Within months, the results were striking. Unplanned downtime dropped by more than half, OEE improved significantly, and quality yield jumped from 94% to 99%. Safety compliance also improved by 70%, making the shop floor not only more efficient but also safer for workers.
This transformation highlights an important lesson: when AI strategy, readiness, and execution align, the results speak for themselves.

Measuring ROI in AI Transformation
One of the biggest questions manufacturers ask is: How do we measure ROI from AI in factories?
AI ROI can be measured in two dimensions:
- Direct ROI – Reduced downtime, lower energy costs, fewer part replacements.
- Indirect ROI – Improved productivity, faster delivery cycles, ability to scale without expanding workforce or resources.
Instead of chasing a single ROI figure, manufacturers should measure improvements against baseline metrics such as current downtime, yield rates, and energy usage. Importantly, ROI timelines differ—some benefits appear in months (predictive maintenance), while others build over years (autonomous workflows).

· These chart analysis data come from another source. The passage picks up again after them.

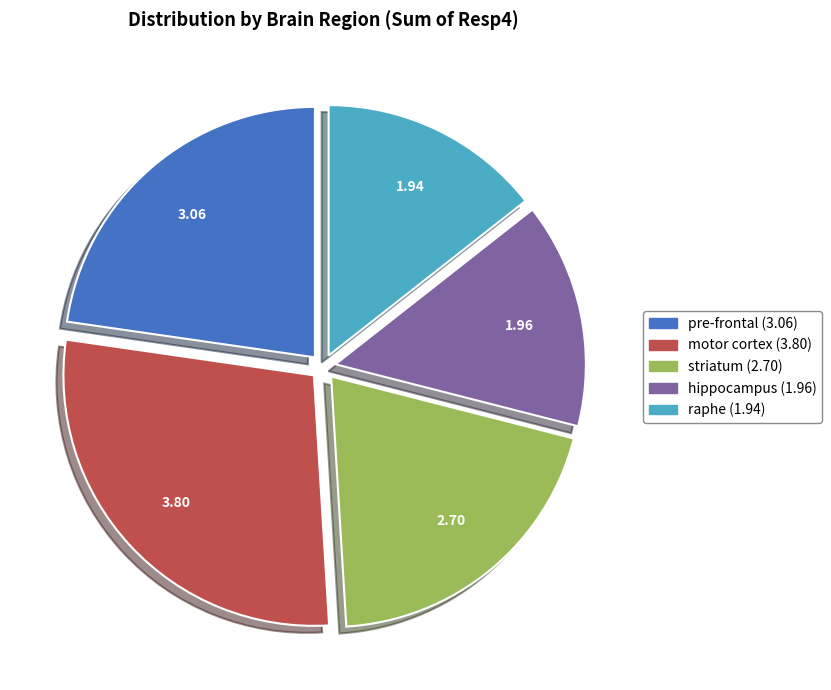

Is there any slice that represents more than half of the pie?

No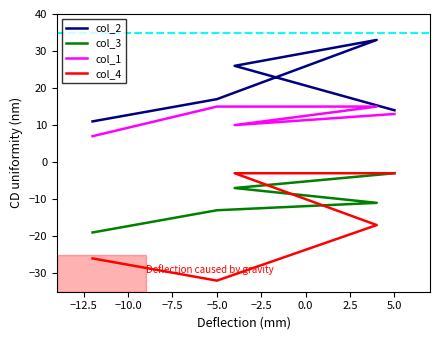

How many col_1 values are between 10 and 15?

4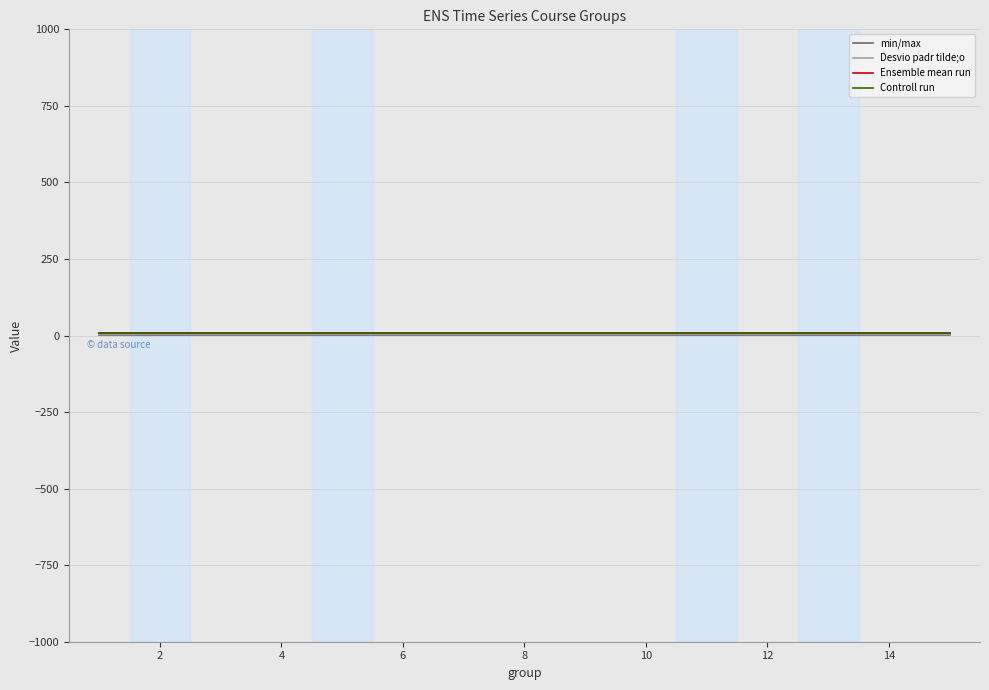

Rank the series by their average value, from lowest to highest.

min/max, Desvio padr tilde;o, Ensemble mean run, Controll run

The Future of AI in Manufacturing: From Automation to Autonomy
The ultimate vision of AI in industrial operations is autonomous factories—plants that self-monitor, self-optimise, and adapt in real time.
This doesn’t replace workers. Instead, it empowers them:
- Eliminating repetitive manual tasks.
- Enhancing decision-making with AI-powered insights.
- Creating safer, more efficient workplaces.
For industries facing labour shortages and rising costs, autonomy will define the next competitive edge. Emerging technologies like digital twins, AI-driven sustainability reporting, and agentic AI for decision-making will accelerate this shift.
Final Thoughts & Next Steps
The AI transformation of industrial operations is not a passing trend—it’s becoming the new foundation of competitiveness. But success requires more than deploying tools. It takes a structured journey:
- Assess readiness.
- Define a clear strategy.
- Build strong data foundations.
- Roll out AI responsibly at scale.
As Hariharan Ganesh emphasised during the webinar:
“AI should not just predict outcomes—it should change how industries operate, making them smarter, more resilient, and more sustainable.”
If your factory is ready to begin this journey, the Factana AI Readiness Assessment is the smartest first step. From there, the path to strategy, execution, and measurable results becomes much clearer.

FAQs
1. What is the first step to adopting AI in manufacturing?
The first step is an AI readiness assessment. This evaluates your factory’s data availability, IT/OT infrastructure, workflow maturity, and alignment of AI initiatives with business objectives. Without readiness, AI projects risk failing to scale.
2. How do manufacturers measure ROI from AI projects?
ROI can be measured in two ways:
- Direct ROI – reduced downtime, lower maintenance costs, improved yield, and energy savings.
- Indirect ROI – productivity gains, faster delivery cycles, improved compliance, and the ability to scale operations without additional workforce.
3. Which AI use cases deliver the fastest results in factories?
Common high-ROI starting points are:
- Predictive maintenance (reducing unplanned downtime)
- AI-powered quality inspection (improving yield)
- Energy monitoring and optimization
These usually show benefits within months compared to larger-scale projects like supply chain optimization, which take longer.
4. What challenges do companies face when implementing AI?
The biggest challenges include poor data quality, a lack of a skilled workforce, resistance from shop-floor teams, and unclear business goals. Many projects fail because they start with technology before aligning with strategy.
5. Will AI replace human workers in factories?
No. AI is designed to augment workers, not replace them. It eliminates repetitive manual tasks, provides real-time insights, and improves safety. Workers shift toward higher-value roles such as decision-making, monitoring, and managing AI-driven workflows.